→ AIM OF THE TASK
Return every one of the rows below word for word, and leave the pictures out of your answer.

--- start GIVEN INFORMATION ---

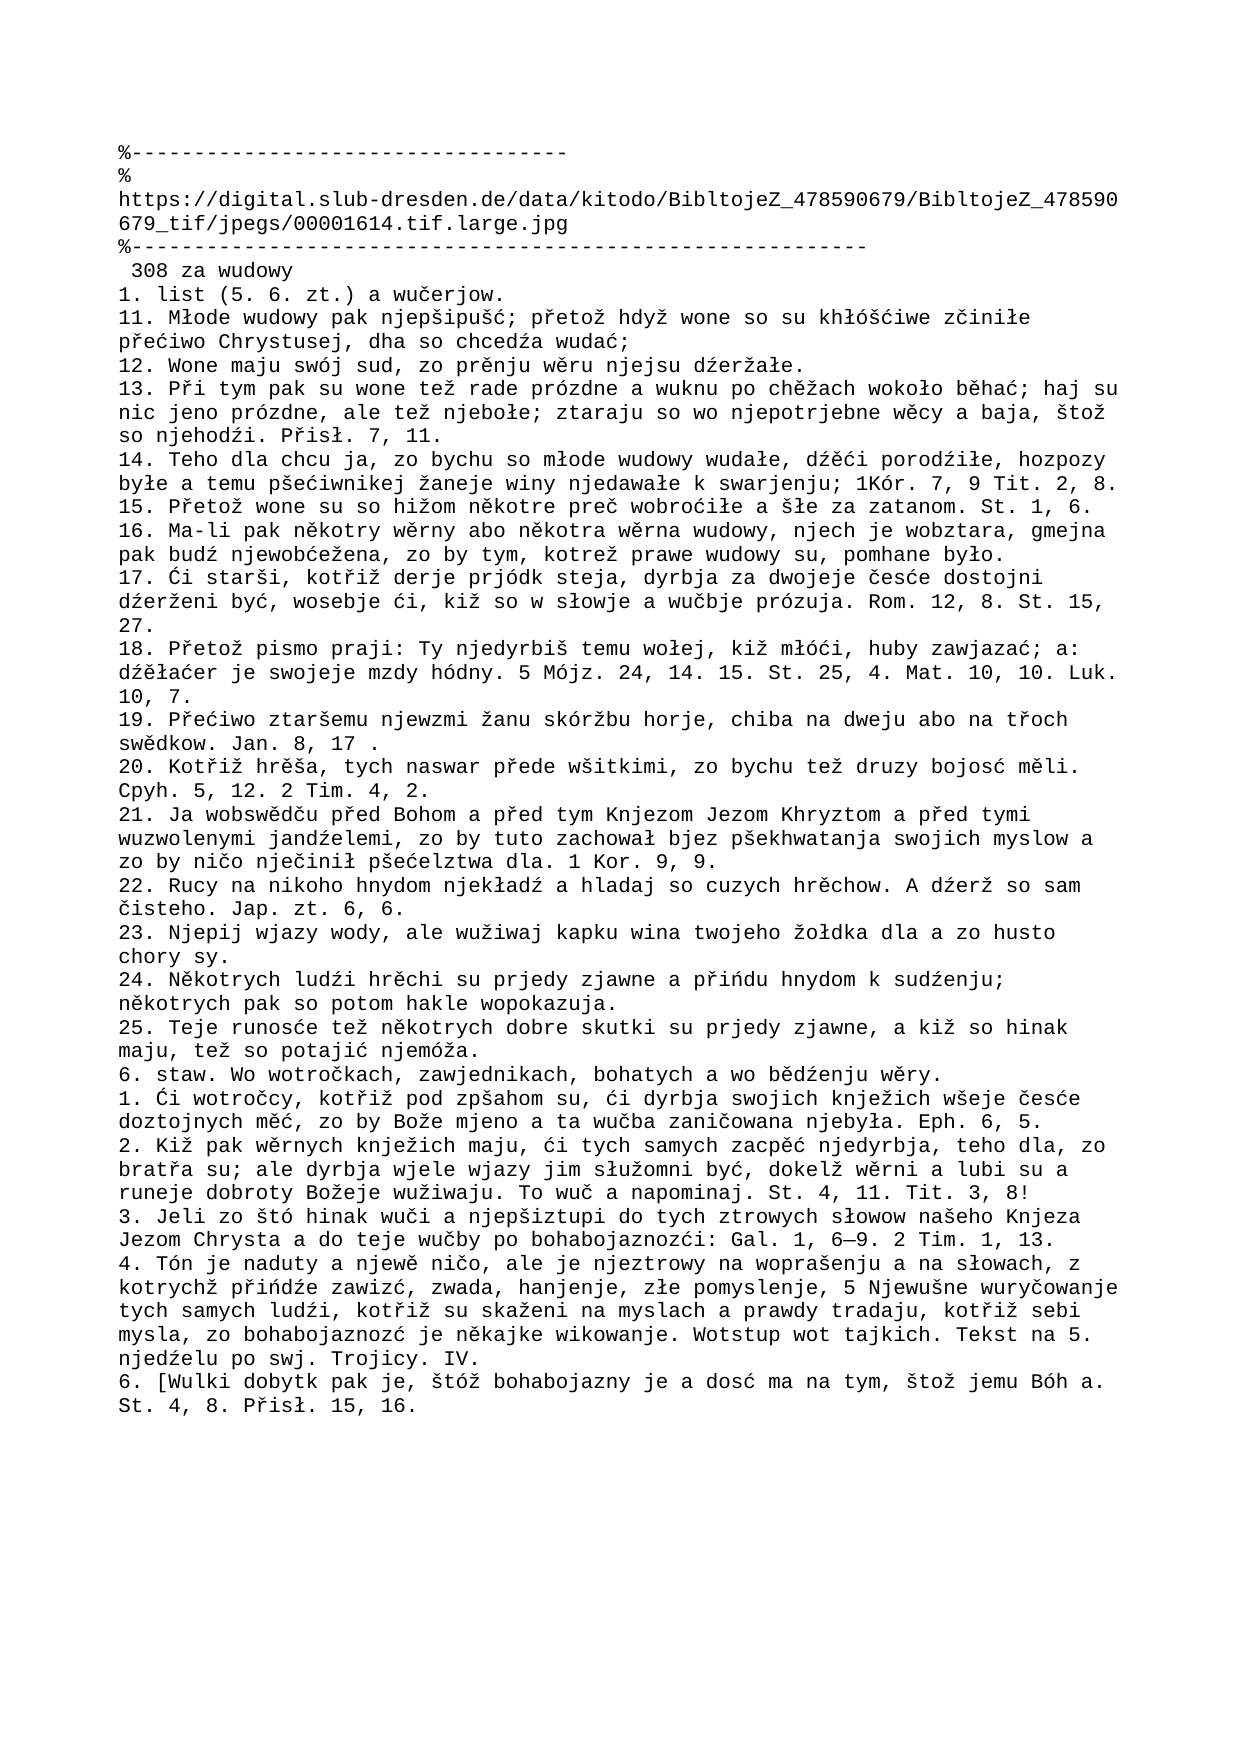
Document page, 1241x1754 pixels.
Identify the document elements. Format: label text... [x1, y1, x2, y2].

text 22. Rucy na nikoho hnydom njekładź a hladaj so cuzych hrěchow. A dźerž so sam čisteho. Jap. zt. 6, 6. [118, 875, 1122, 922]
text 2. Kiž pak wěrnych knježich maju, ći tych samych zacpěć njedyrbja, teho dla, zo bratřa su; ale dyrbja wjele wjazy jim słužomni być, dokelž wěrni a lubi su a runeje dobroty Božeje wužiwaju. To wuč a napominaj. St. 4, 11. Tit. 3, 8! [118, 1135, 1122, 1206]
text 308 za wudowy [118, 260, 1122, 284]
text 3. Jeli zo štó hinak wuči a njepšiztupi do tych ztrowych słowow našeho Knjeza Jezom Chrysta a do teje wučby po bohabojaznozći: Gal. 1, 6—9. 2 Tim. 1, 13. [118, 1206, 1122, 1253]
text 18. Přetož pismo praji: Ty njedyrbiš temu wołej, kiž młóći, huby zawjazać; a: dźěłaćer je swojeje mzdy hódny. 5 Mójz. 24, 14. 15. St. 25, 4. Mat. 10, 10. Luk. 10, 7. [118, 638, 1122, 709]
text 21. Ja wobswědču před Bohom a před tym Knjezom Jezom Khryztom a před tymi wuzwolenymi jandźelemi, zo by tuto zachował bjez pšekhwatanja swojich myslow a zo by ničo nječinił pšećelztwa dla. 1 Kor. 9, 9. [118, 804, 1122, 875]
text 19. Přećiwo ztaršemu njewzmi žanu skóržbu horje, chiba na dweju abo na třoch swědkow. Jan. 8, 17 . [118, 709, 1122, 757]
text 25. Teje runosće tež někotrych dobre skutki su prjedy zjawne, a kiž so hinak maju, tež so potajić njemóža. [118, 1017, 1122, 1064]
text % https://digital.slub-dresden.de/data/kitodo/BibltojeZ_478590679/BibltojeZ_478590679_tif/jpegs/00001614.tif.large.jpg [118, 165, 1122, 236]
text 4. Tón je naduty a njewě ničo, ale je njeztrowy na woprašenju a na słowach, z kotrychž přińdźe zawizć, zwada, hanjenje, złe pomyslenje, 5 Njewušne wuryčowanje tych samych ludźi, kotřiž su skaženi na myslach a prawdy tradaju, kotřiž sebi mysla, zo bohabojaznozć je někajke wikowanje. Wotstup wot tajkich. Tekst na 5. njedźelu po swj. Trojicy. IV. [118, 1253, 1122, 1371]
text 12. Wone maju swój sud, zo prěnju wěru njejsu dźeržałe. [118, 354, 1122, 378]
text 16. Ma-li pak někotry wěrny abo někotra wěrna wudowy, njech je wobztara, gmejna pak budź njewobćežena, zo by tym, kotrež prawe wudowy su, pomhane było. [118, 520, 1122, 567]
text 23. Njepij wjazy wody, ale wužiwaj kapku wina twojeho žołdka dla a zo husto chory sy. [118, 922, 1122, 969]
text 1. Ći wotročcy, kotřiž pod zpšahom su, ći dyrbja swojich knježich wšeje česće doztojnych měć, zo by Bože mjeno a ta wučba zaničowana njebyła. Eph. 6, 5. [118, 1088, 1122, 1135]
text 6. [Wulki dobytk pak je, štóž bohabojazny je a dosć ma na tym, štož jemu Bóh a. St. 4, 8. Přisł. 15, 16. [118, 1371, 1122, 1419]
text 1. list (5. 6. zt.) a wučerjow. [118, 284, 1122, 307]
text 6. staw. Wo wotročkach, zawjednikach, bohatych a wo bědźenju wěry. [118, 1064, 1122, 1088]
text 17. Ći starši, kotřiž derje prjódk steja, dyrbja za dwojeje česće dostojni dźerženi być, wosebje ći, kiž so w słowje a wučbje prózuja. Rom. 12, 8. St. 15, 27. [118, 567, 1122, 638]
text 15. Přetož wone su so hižom někotre preč wobroćiłe a šłe za zatanom. St. 1, 6. [118, 496, 1122, 520]
text 14. Teho dla chcu ja, zo bychu so młode wudowy wudałe, dźěći porodźiłe, hozpozy byłe a temu pšećiwnikej žaneje winy njedawałe k swarjenju; 1Kór. 7, 9 Tit. 2, 8. [118, 449, 1122, 496]
text 20. Kotřiž hrěša, tych naswar přede wšitkimi, zo bychu tež druzy bojosć měli. Cpyh. 5, 12. 2 Tim. 4, 2. [118, 757, 1122, 804]
text 13. Při tym pak su wone tež rade prózdne a wuknu po chěžach wokoło běhać; haj su nic jeno prózdne, ale tež njebołe; ztaraju so wo njepotrjebne wěcy a baja, štož so njehodźi. Přisł. 7, 11. [118, 378, 1122, 449]
text 24. Někotrych ludźi hrěchi su prjedy zjawne a přińdu hnydom k sudźenju; někotrych pak so potom hakle wopokazuja. [118, 969, 1122, 1017]
text %----------------------------------- [118, 142, 1122, 165]
text 11. Młode wudowy pak njepšipušć; přetož hdyž wone so su khłóšćiwe zčiniłe přećiwo Chrystusej, dha so chcedźa wudać; [118, 307, 1122, 354]
text %----------------------------------------------------------- [118, 236, 1122, 260]
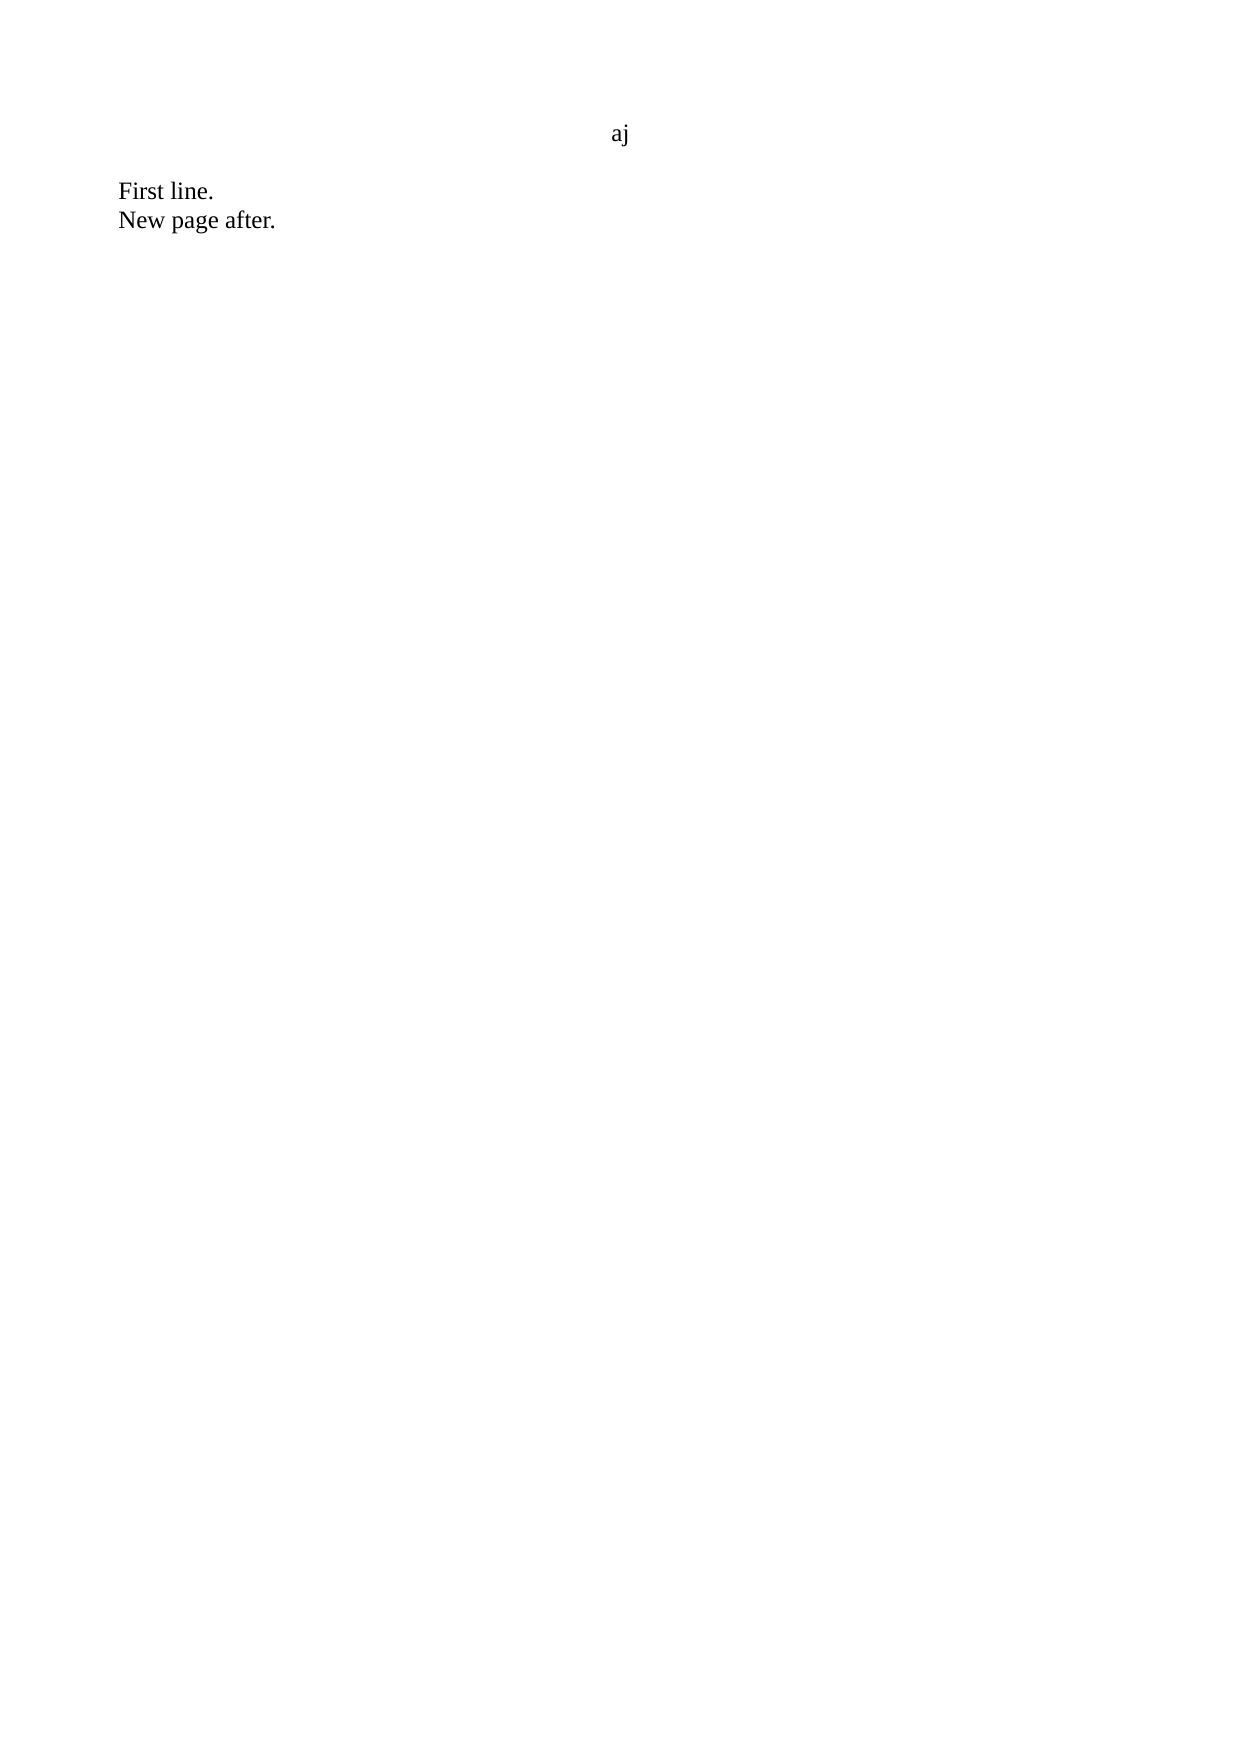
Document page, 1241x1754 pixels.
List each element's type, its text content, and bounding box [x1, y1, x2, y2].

text First line. [118, 176, 1122, 205]
text New page after. [118, 205, 1122, 234]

--- end GIVEN INFORMATION ---

→ ANSWER TO THIS TASK
Document page, 1241x1754 pixels.
Identify the document elements. Format: label text... [x1, y1, x2, y2].

text 22. Rucy na nikoho hnydom njekładź a hladaj so cuzych hrěchow. A dźerž so sam čisteho. Jap. zt. 6, 6. [118, 875, 1122, 922]
text 2. Kiž pak wěrnych knježich maju, ći tych samych zacpěć njedyrbja, teho dla, zo bratřa su; ale dyrbja wjele wjazy jim słužomni być, dokelž wěrni a lubi su a runeje dobroty Božeje wužiwaju. To wuč a napominaj. St. 4, 11. Tit. 3, 8! [118, 1135, 1122, 1206]
text 308 za wudowy [118, 260, 1122, 284]
text 3. Jeli zo štó hinak wuči a njepšiztupi do tych ztrowych słowow našeho Knjeza Jezom Chrysta a do teje wučby po bohabojaznozći: Gal. 1, 6—9. 2 Tim. 1, 13. [118, 1206, 1122, 1253]
text 18. Přetož pismo praji: Ty njedyrbiš temu wołej, kiž młóći, huby zawjazać; a: dźěłaćer je swojeje mzdy hódny. 5 Mójz. 24, 14. 15. St. 25, 4. Mat. 10, 10. Luk. 10, 7. [118, 638, 1122, 709]
text 21. Ja wobswědču před Bohom a před tym Knjezom Jezom Khryztom a před tymi wuzwolenymi jandźelemi, zo by tuto zachował bjez pšekhwatanja swojich myslow a zo by ničo nječinił pšećelztwa dla. 1 Kor. 9, 9. [118, 804, 1122, 875]
text 19. Přećiwo ztaršemu njewzmi žanu skóržbu horje, chiba na dweju abo na třoch swědkow. Jan. 8, 17 . [118, 709, 1122, 757]
text 25. Teje runosće tež někotrych dobre skutki su prjedy zjawne, a kiž so hinak maju, tež so potajić njemóža. [118, 1017, 1122, 1064]
text % https://digital.slub-dresden.de/data/kitodo/BibltojeZ_478590679/BibltojeZ_478590679_tif/jpegs/00001614.tif.large.jpg [118, 165, 1122, 236]
text 4. Tón je naduty a njewě ničo, ale je njeztrowy na woprašenju a na słowach, z kotrychž přińdźe zawizć, zwada, hanjenje, złe pomyslenje, 5 Njewušne wuryčowanje tych samych ludźi, kotřiž su skaženi na myslach a prawdy tradaju, kotřiž sebi mysla, zo bohabojaznozć je někajke wikowanje. Wotstup wot tajkich. Tekst na 5. njedźelu po swj. Trojicy. IV. [118, 1253, 1122, 1371]
text 12. Wone maju swój sud, zo prěnju wěru njejsu dźeržałe. [118, 354, 1122, 378]
text 16. Ma-li pak někotry wěrny abo někotra wěrna wudowy, njech je wobztara, gmejna pak budź njewobćežena, zo by tym, kotrež prawe wudowy su, pomhane było. [118, 520, 1122, 567]
text 23. Njepij wjazy wody, ale wužiwaj kapku wina twojeho žołdka dla a zo husto chory sy. [118, 922, 1122, 969]
text 1. Ći wotročcy, kotřiž pod zpšahom su, ći dyrbja swojich knježich wšeje česće doztojnych měć, zo by Bože mjeno a ta wučba zaničowana njebyła. Eph. 6, 5. [118, 1088, 1122, 1135]
text 6. [Wulki dobytk pak je, štóž bohabojazny je a dosć ma na tym, štož jemu Bóh a. St. 4, 8. Přisł. 15, 16. [118, 1371, 1122, 1419]
text 1. list (5. 6. zt.) a wučerjow. [118, 284, 1122, 307]
text 6. staw. Wo wotročkach, zawjednikach, bohatych a wo bědźenju wěry. [118, 1064, 1122, 1088]
text 17. Ći starši, kotřiž derje prjódk steja, dyrbja za dwojeje česće dostojni dźerženi być, wosebje ći, kiž so w słowje a wučbje prózuja. Rom. 12, 8. St. 15, 27. [118, 567, 1122, 638]
text 15. Přetož wone su so hižom někotre preč wobroćiłe a šłe za zatanom. St. 1, 6. [118, 496, 1122, 520]
text 14. Teho dla chcu ja, zo bychu so młode wudowy wudałe, dźěći porodźiłe, hozpozy byłe a temu pšećiwnikej žaneje winy njedawałe k swarjenju; 1Kór. 7, 9 Tit. 2, 8. [118, 449, 1122, 496]
text 20. Kotřiž hrěša, tych naswar přede wšitkimi, zo bychu tež druzy bojosć měli. Cpyh. 5, 12. 2 Tim. 4, 2. [118, 757, 1122, 804]
text 13. Při tym pak su wone tež rade prózdne a wuknu po chěžach wokoło běhać; haj su nic jeno prózdne, ale tež njebołe; ztaraju so wo njepotrjebne wěcy a baja, štož so njehodźi. Přisł. 7, 11. [118, 378, 1122, 449]
text 24. Někotrych ludźi hrěchi su prjedy zjawne a přińdu hnydom k sudźenju; někotrych pak so potom hakle wopokazuja. [118, 969, 1122, 1017]
text %----------------------------------- [118, 142, 1122, 165]
text 11. Młode wudowy pak njepšipušć; přetož hdyž wone so su khłóšćiwe zčiniłe přećiwo Chrystusej, dha so chcedźa wudać; [118, 307, 1122, 354]
text %----------------------------------------------------------- [118, 236, 1122, 260]
Document page, 1241x1754 pixels.
List each element's type, its text content, and bounding box [x1, y1, x2, y2].

text First line. [118, 176, 1122, 205]
text New page after. [118, 205, 1122, 234]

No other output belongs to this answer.